ALLENTOWN, Pa. — Allentown City Council could adopt new rules in a bid to take some heat out of its chambers.
Members this month started discussions about a new code of conduct to govern their interactions with the public and each other.
“Having this code of conduct and having standard operating procedures helps us get there a little bit better.”Allentown Councilman Santo Napoli
Council Vice President Cynthia Mota kickstarted the conversation March 12, calling for “guide rails for our meetings.”
And she asked City Clerk Mike Hanlon to develop “a primer on how council works” and a document that sets “some standards and operating procedures.”
Those would help “create an efficient and effective decision-making process that ends with productive results,” she said.
Councilman Santo Napoli said the code of conduct would offer consistency and help members be more productive, efficient and “actually find more ways to improve the lives of our residents.”
That’s “something we all strive to do,” Napoli said. “Having this code of conduct and having standard operating procedures helps us get there a little bit better.”
Lowering the temperature
Council has had many contentious meetings over the past two years.
Residents flooded council meetings in early 2023, angered by what they called over-enforcement by Allentown Parking Authority.
Council faced residents’ rage for months — and parking authority officials were similarly flamed at a public forum — before officials altered the agency’s enforcement practices in May 2023.
In September of that year, Daryl Hendricks — who was then and again is council’s president — faced sharp criticism after he interrupted multiple residents and ordered one removed from the room.
Hendricks defended himself then by saying he was trying to maintain decorum, as “people have gotten out of hand” recently.
And tensions in chambers often rose during council’s many discussions and votes on investigations into racism allegations and a related lawsuit that never went to trial.
“If someone’s saying something we don’t like, as long as it’s not offensive, just let them talk. They’re gone in three minutes.”Ce-Ce Gerlach, Allentown City Council
Several members last week emphasized they support discussions with residents during committee meetings as they work to craft and improve proposed legislation.
But Councilwoman Candida Affa said council’s “problem lies” with the public-comment period at the start of its meetings.

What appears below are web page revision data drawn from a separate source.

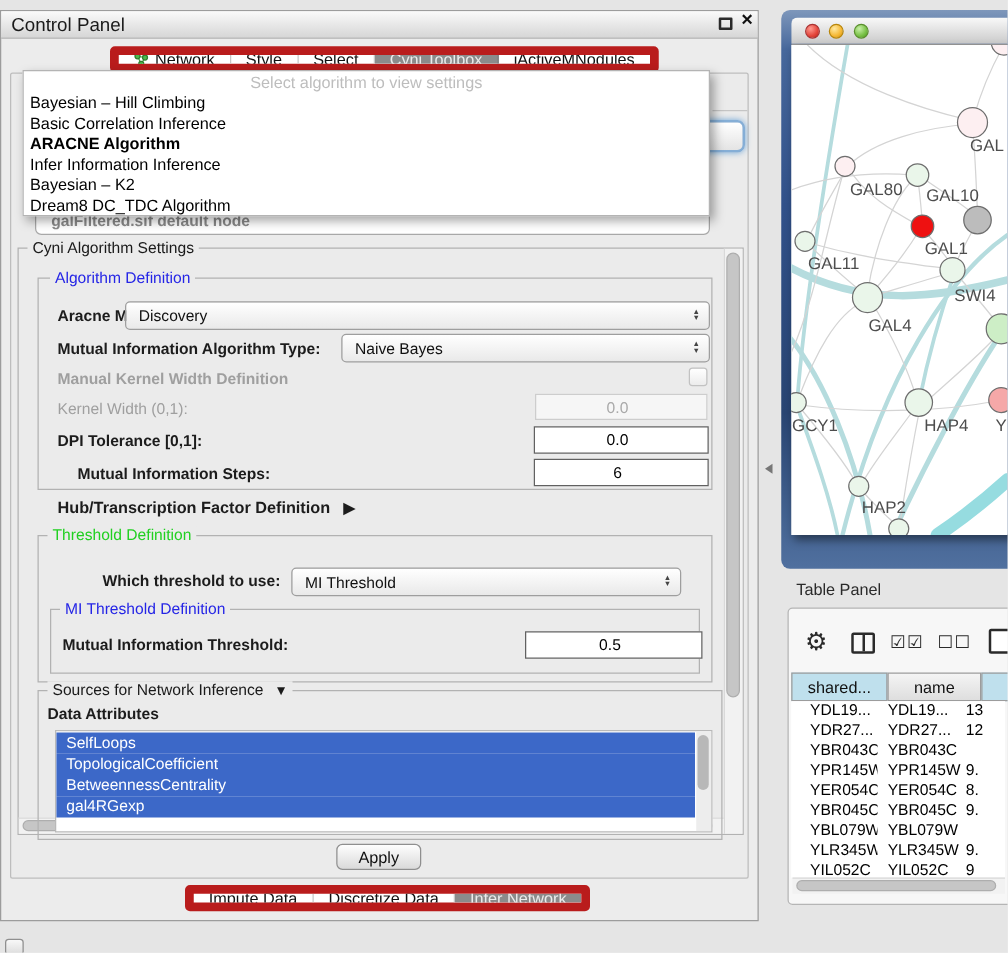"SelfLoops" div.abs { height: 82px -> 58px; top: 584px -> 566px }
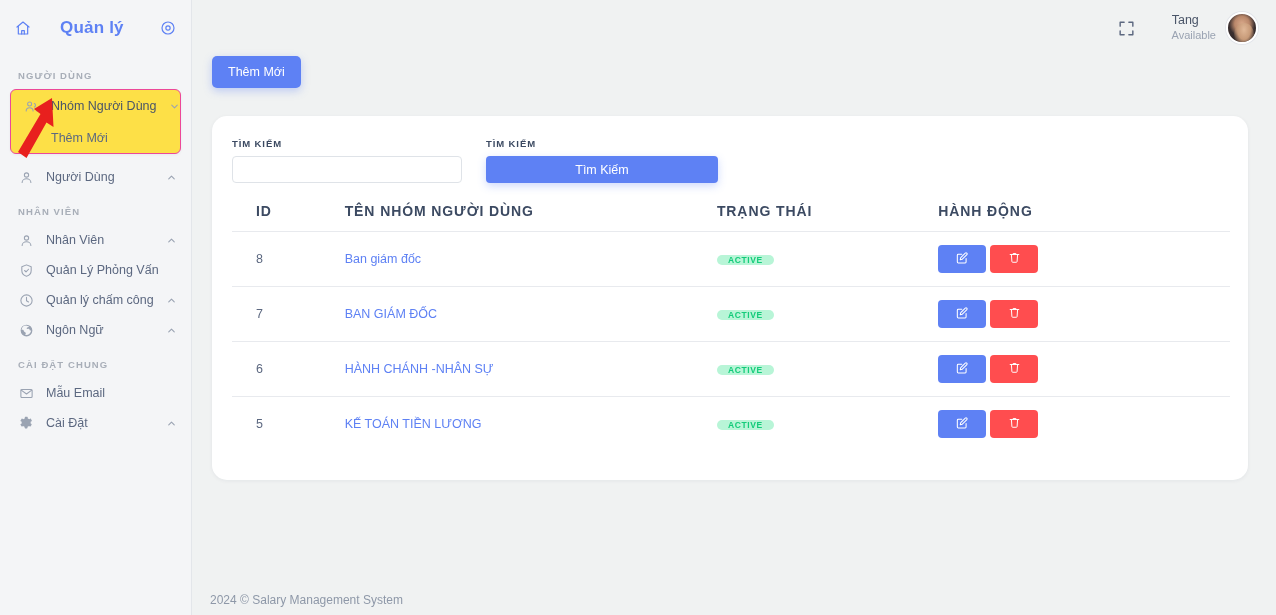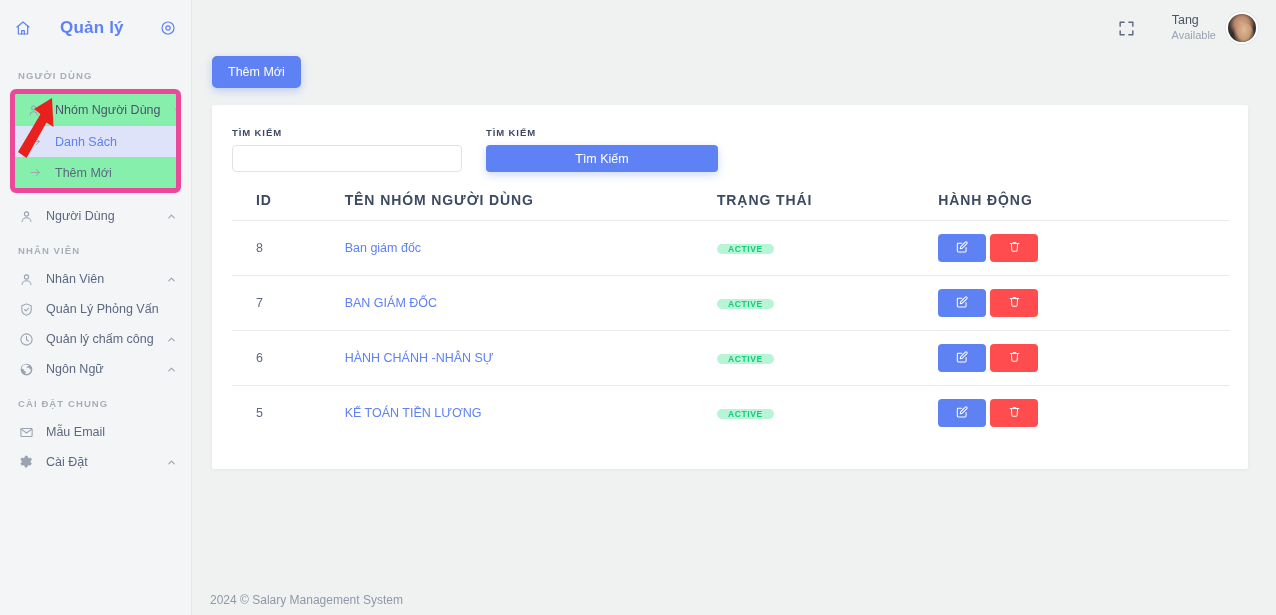"Nhóm Người Dùng" .group-card { background: #86efac -> #fde047; border: 5px solid #ec4899 -> 1px solid #ec4899 }
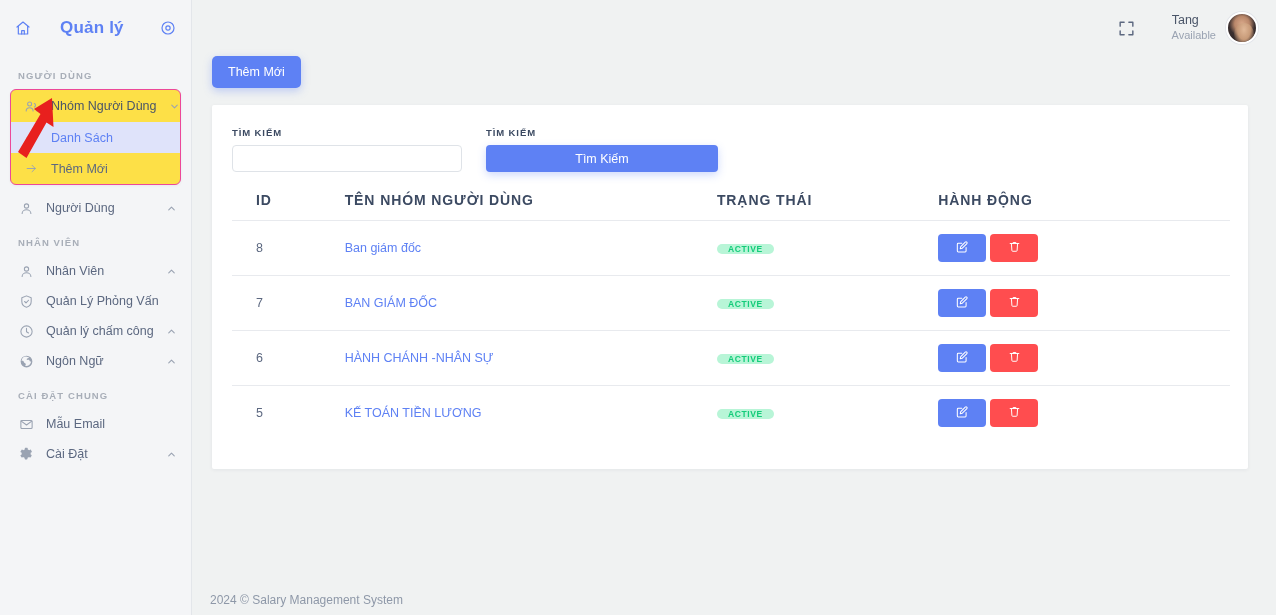"Danh Sách" div.sub-item { html: <div> <span> <svg> <path></path> <path></path> </svg> </span> <span>Danh Sách</span> </div> -> none }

That segment, in which residents can speak about any city-related issue, has spurred regular moments of tension among some members in recent years.
Affa sat through a steady stream of comments — both for and against her — after she was accused of creating a “racially hostile environment” in a federal lawsuit filed in November by a city employee.
She urged Hendricks, as president, to enforce council’s rules that limit comments to three minutes and urge residents not to directly address members.
“But [residents] tend to think that they can say anything they want, they can be as disparaging as they want, they can lie all they want,” Affa said.
If council’s rules were better enforced, “we wouldn’t have that problem,” she said.
Let them speak: Gerlach
Affa also suggested members have an opportunity to respond if called out by name.
But Councilwoman Ce-Ce Gerlach urged her colleagues to allow residents to speak without interruption or “debate and argument.”
“We have to set the model. We can’t expect of the public what we can’t model ourselves."Ce-Ce Gerlach, Allentown City Council
“People get upset when that happens,” Gerlach said.
“That just escalates it and causes tension. If someone’s saying something we don’t like, as long as it’s not offensive, just let them talk. They’re gone in three minutes.”
Gerlach called on council members — some of the city’s highest-ranking officials — to set a better example for residents.
“We have to set the model," she said. "We can’t expect of the public what we can’t model ourselves.
“If we’re expecting the public to maintain decorum and we’re expecting the public to be respectful and not make disparaging remarks … we can't be up here doing that, too.”